The main point of 1 Peter Chapter 1 is the proving of our faith. And that main point continues through the rest of Peter’s letter as we follow His steps. This main point is of all importance to us, for it determines whether we are found inside the Unveiling of Jesus Christ or whether we are “whistling Dixie,” that is, pining for something that “might have been,” or the awful words on the road to Emmaus – “we had hoped.”
Now I can go back through and weave this understanding through everything previous. Indeed, our layout now matches the Pathways of Power.
The Source of Our Life. In verses 23-25, Peter confirms everything that I teach regarding this Flow of Gospel Word flowing into us.
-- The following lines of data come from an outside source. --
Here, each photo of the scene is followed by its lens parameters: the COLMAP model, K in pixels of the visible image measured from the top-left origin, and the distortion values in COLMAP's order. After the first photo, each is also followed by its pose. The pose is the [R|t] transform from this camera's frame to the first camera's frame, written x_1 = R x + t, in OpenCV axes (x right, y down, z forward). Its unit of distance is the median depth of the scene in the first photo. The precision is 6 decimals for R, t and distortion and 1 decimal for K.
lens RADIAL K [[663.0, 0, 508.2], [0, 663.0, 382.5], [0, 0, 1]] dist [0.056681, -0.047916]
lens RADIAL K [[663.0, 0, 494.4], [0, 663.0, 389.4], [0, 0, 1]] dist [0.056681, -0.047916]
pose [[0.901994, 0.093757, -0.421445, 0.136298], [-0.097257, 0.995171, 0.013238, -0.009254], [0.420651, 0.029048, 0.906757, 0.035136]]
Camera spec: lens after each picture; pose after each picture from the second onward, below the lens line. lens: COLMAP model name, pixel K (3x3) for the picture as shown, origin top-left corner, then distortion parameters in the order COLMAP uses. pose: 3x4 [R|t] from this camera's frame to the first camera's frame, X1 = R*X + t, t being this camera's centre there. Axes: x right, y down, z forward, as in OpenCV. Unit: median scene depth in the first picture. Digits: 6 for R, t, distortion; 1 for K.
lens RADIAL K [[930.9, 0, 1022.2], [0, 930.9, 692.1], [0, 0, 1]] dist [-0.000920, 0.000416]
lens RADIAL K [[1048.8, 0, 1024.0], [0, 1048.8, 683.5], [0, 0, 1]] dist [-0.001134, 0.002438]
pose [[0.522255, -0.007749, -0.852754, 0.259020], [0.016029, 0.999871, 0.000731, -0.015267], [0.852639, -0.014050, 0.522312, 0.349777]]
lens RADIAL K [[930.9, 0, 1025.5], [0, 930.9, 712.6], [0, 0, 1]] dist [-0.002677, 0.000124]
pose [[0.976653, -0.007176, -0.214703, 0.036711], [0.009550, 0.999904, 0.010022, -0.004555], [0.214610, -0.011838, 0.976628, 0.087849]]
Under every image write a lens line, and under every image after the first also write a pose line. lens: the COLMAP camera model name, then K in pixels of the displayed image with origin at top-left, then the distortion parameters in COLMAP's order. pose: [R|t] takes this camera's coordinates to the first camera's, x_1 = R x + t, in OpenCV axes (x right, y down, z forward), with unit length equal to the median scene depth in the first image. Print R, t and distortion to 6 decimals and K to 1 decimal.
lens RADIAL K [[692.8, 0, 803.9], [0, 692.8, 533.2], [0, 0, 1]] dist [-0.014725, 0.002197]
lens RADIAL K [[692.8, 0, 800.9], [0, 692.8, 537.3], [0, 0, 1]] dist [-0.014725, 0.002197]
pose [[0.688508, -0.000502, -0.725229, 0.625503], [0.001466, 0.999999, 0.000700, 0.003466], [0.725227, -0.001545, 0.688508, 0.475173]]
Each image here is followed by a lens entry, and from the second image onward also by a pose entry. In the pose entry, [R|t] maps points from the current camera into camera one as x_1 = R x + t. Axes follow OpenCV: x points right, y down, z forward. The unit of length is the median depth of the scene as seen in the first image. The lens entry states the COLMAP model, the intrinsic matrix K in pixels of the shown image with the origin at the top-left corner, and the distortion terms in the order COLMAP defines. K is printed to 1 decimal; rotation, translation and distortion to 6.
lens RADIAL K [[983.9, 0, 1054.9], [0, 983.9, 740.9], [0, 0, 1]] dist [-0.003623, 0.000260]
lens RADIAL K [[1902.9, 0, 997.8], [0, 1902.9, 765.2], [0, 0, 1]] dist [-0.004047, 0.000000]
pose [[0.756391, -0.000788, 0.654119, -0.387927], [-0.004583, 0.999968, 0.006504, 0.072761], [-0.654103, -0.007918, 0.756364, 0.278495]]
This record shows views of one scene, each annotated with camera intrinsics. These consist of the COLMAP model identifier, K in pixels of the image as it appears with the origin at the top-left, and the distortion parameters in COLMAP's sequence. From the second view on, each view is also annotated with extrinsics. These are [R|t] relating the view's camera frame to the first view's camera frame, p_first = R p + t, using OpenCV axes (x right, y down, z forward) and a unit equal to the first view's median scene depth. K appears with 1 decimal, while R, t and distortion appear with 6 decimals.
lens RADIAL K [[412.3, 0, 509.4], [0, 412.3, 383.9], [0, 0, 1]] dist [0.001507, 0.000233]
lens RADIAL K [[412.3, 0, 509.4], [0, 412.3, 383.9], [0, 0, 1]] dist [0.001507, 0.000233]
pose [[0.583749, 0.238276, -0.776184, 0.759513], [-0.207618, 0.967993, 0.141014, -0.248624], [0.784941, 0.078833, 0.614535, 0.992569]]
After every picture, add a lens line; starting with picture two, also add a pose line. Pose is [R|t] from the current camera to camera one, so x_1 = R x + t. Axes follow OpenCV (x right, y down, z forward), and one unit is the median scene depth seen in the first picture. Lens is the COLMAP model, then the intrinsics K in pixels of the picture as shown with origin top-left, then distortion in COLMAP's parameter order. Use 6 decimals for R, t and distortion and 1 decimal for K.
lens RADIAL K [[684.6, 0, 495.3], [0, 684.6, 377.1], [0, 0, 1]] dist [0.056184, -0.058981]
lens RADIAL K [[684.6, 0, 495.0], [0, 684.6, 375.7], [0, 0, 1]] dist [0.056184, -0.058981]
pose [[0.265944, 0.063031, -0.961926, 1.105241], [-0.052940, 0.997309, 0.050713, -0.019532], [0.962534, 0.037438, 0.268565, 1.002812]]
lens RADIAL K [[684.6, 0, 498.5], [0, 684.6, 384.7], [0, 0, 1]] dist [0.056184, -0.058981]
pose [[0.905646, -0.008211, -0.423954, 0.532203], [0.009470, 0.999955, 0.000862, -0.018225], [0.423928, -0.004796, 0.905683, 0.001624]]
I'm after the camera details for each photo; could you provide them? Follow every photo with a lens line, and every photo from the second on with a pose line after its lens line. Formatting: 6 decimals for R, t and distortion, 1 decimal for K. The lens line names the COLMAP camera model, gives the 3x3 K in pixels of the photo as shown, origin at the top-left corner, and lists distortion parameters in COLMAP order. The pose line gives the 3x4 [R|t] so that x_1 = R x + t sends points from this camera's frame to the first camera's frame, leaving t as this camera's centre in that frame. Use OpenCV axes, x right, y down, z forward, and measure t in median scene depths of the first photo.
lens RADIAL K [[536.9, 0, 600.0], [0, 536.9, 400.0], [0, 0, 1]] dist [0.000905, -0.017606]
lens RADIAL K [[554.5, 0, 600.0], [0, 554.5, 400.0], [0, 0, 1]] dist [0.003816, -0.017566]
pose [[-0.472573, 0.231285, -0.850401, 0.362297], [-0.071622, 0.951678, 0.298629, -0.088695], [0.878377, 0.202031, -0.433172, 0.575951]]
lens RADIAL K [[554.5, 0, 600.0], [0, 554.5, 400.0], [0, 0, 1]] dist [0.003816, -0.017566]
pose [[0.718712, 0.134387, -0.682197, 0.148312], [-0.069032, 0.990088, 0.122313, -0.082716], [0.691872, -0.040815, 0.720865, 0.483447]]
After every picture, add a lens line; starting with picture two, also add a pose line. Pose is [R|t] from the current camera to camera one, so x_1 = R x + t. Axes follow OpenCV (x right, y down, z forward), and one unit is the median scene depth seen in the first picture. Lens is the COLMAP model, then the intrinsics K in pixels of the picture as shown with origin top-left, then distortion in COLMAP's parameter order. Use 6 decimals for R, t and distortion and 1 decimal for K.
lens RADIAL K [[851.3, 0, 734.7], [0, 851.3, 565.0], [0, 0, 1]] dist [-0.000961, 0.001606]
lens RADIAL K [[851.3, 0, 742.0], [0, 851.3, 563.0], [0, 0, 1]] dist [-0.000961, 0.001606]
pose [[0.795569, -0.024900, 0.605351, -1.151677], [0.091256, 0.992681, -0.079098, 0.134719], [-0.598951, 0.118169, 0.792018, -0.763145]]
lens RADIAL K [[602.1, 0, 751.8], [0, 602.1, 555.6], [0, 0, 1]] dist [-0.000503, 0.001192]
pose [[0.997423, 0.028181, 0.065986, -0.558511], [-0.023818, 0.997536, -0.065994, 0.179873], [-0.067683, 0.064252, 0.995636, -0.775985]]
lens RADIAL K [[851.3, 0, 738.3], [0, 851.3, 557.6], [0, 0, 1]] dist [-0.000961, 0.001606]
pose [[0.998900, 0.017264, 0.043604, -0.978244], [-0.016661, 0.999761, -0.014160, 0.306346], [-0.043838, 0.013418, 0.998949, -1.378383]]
We are conceived “from above,” best worded by James – The Father… Out from His own desire, He gave birth to us by the Word of truth.
This Seed by which we are conceived is an imperishable Seed; it is the Lord Jesus Christ; it is the living and abiding Word of God; it is the speaking of the Lord; it abides into the age, and it is the speaking of the Gospel spoken into us.
God is our Father. This does NOT mean that we are “little gods running around.” It means that we love one another. Being conceived of God, then, is the Source of our LIFE and of everything else in the meanings of Peter’s letter.
Jesus Inside. Ruling Verses 5 & 8: “Purifying our souls” means to define our self-story as the Lord Jesus having come into union with us, sharing all with us. It means “the salvation of our souls,” Jesus making us to be just like Himself. The immediate result is “loving one another with pure hearts fervently.” The proof of faith, Jesus proven faithful and True, is reciprocal Love among believers inside daily life together. Loving one another is the very Heart of God; it is God among us as He Desires.
Definition: The “Seed of God” is the Lord Jesus Christ written in our hearts as every Word God speaks. God uses both plant seed and human sperm as the metaphor He carefully designed to enable us to know what being “conceived out from imperishable Seed, the living and abiding Word of God” really means.
Conceived of God. Life: Life is knowing the Father through knowing Jesus Sent into us as every Word fulfilled (see John 17:3). God is our Father. This does NOT mean that we are “little gods” as the serpent suggests. It means that we love one another. Being conceived of God, then, is the Source of our LIFE. God gives Life to us, through the Jesus whom we Love. We give that same Life back to the Father – through others (see 1 John 5:16). The unveiling of Jesus Christ is the result, God as Love among us made visible to all, the proving of our faith.
Covenant: The Seed of God is Jesus planted in our hearts, our all-Connection with the Father, the Covenant. This Seed by which we are conceived is an imperishable Seed; it is the living and abiding Word of God; it is the speaking of the Lord; it abides into the age, and it is the speaking of Gospel Word flowing into us.
Joy Unspeakable. Placing the points Peter makes into the same chart in Word that I used for the seven overcomings and the removal of the seals, fills me with such joy. I put them in randomly, and then moved them around to discover that they FIT into the same beautiful pattern.
To understand the meaning of God’s Word, even as it is the Lord Jesus inside of us, the One we do not see outwardly, the One we Love, this is Joy unspeakable and filled with Glory.
Yet we have not discovered “what Peter means.” Rather, we now see the meaning of “God-is-Word” bubbling up as springs of living water into Peter first, and now into us. The Flow of Gospel Word is the Father Himself, arising in joy from one to the next.